Voici le début de ma propre fiction.
Le Palais des Morts et les yeux de l'ombre
Déjà la nuit dansait. Déjà la nuit s'étalait, avec la lune suspendue dans le ciel pour observatrice. La lumière blafarde de l'astre nocturne jetait son voile sur la forêt de Vestigion, communauté d'arbres riant dans l'obscurité en compagnie du Vieux Château, qui se dressait toujours parmi les ténèbres, malgré le poids des âges, malgré le poids du temps qui coulait. Ce temps, caressant les êtres, les objets, les formes, les couleurs, faisait tout disparaître sur son passage. Mais il y avait un Pokémon qui se moquait bien de cette force là.

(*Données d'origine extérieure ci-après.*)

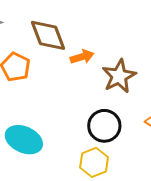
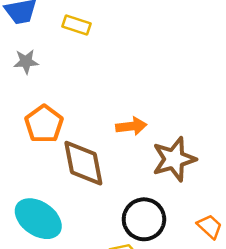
brown diamond: (48, 35) -> (83, 163), moved

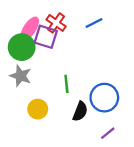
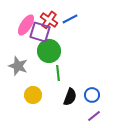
blue line: (94, 23) -> (70, 19), moved
green circle: (22, 47) -> (49, 51), moved
blue circle: (104, 98) -> (92, 95), moved, size x0.6

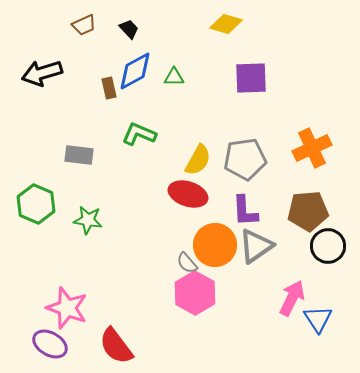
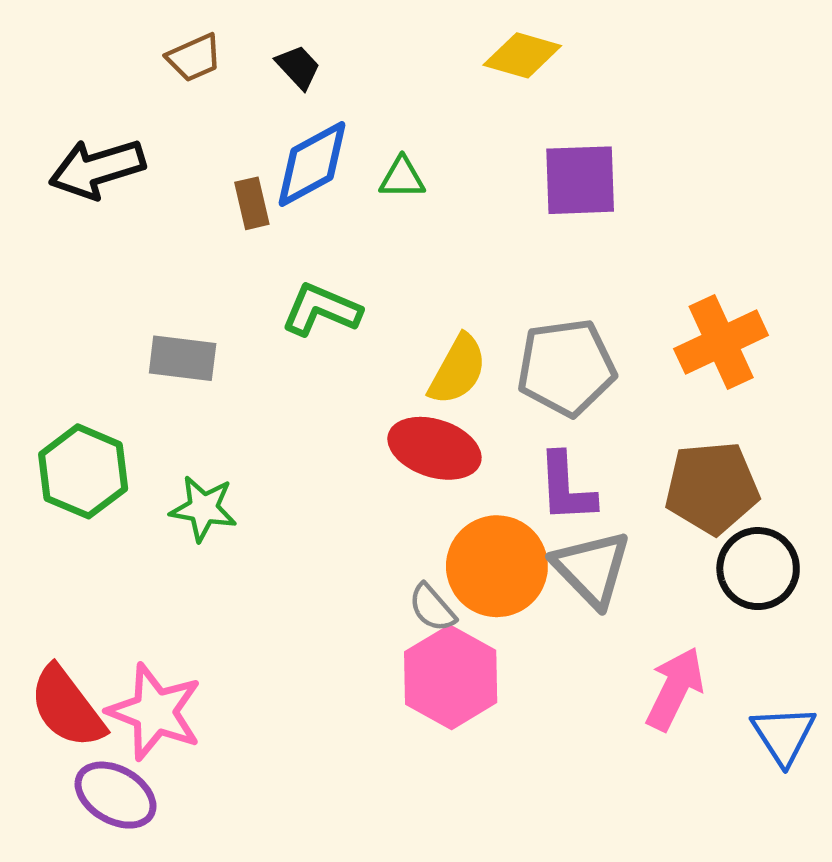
gray triangle: (256, 246) -> (592, 569), turned -39
blue triangle: (318, 319) -> (784, 735), moved
red semicircle: (116, 346) -> (67, 707), moved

Il se moquait de la mort et de la peur. Ce Grahyena marchait en frôlant les arbres, comme pour les défier, tandis que ses pattes se posaient silencieusement sur le sol tapissé de mousse. Silence, le maître absolu, Silence, le parrain de Mort..
Ce visiteur inattendu s'était introduit dans la Forêt de Vestigion suite à un défi lancé par l'un de ses camarades : entrer dans le Vieux Château. Bien sûr, il avait accepté sa "mission". Grahyena, le loup noir aux yeux emplis de flamme, ne croyait guère toutes les histoires que l'on racontait sur ladite demeure. On disait qu'il y avait là des spectres conduisant dans un monde impossible les funérailles d'un fantôme de cadavre, que ces résidus de vie s'imprégnaient des murs pour ensuite les traverser, avançant sans faire le moindre mouvement, simplement en flottant avec négligence. Et surtout, surtout, on affirmait que ces apparitions avaient en horreur les vivants, ces vivants qui existaient avec leur corps, alors qu'eux n'étaient plus que des imitations, des voiles soulevés par la Mort. Curieuse coïncidence : Grahyena détestait tout ce qui, de près ou de loin, était lié à la Mort. Détestait-il donc aussi la Vie, cette autoroute qui débouche sur l'ultime destination ?
Le Pokémon progressait toujours, le contraire du son dansant toujours à ses côtés. Durant un instant, il se crut alors seul au monde. Le canidé se demanda où étaient passés tous les êtres qui peuplaient ce royaume d'arbres, les Chenipottes, les Cornèbres, ainsi que tous leurs comparses. Les cris, l'herbe qui bruissait, le vent, les arbres, tout était éteint, comme un murmure muet lancé vers la nuit. Lui qui se prétendait courageux, lui qui affirmait n'avoir aucune connaissance de la peur, en était presque réduit à trembler. Le solitaire se mit à parler à lui-même, juste pour briser ce miroir infini dans lequel il semblait enfermé.
- C'est drôle, on dirait que le monde est vide.. En tous cas, je continue !
Enfin, l'édifice se dévoila à son regard, sa carcasse sombre perçant la nuit.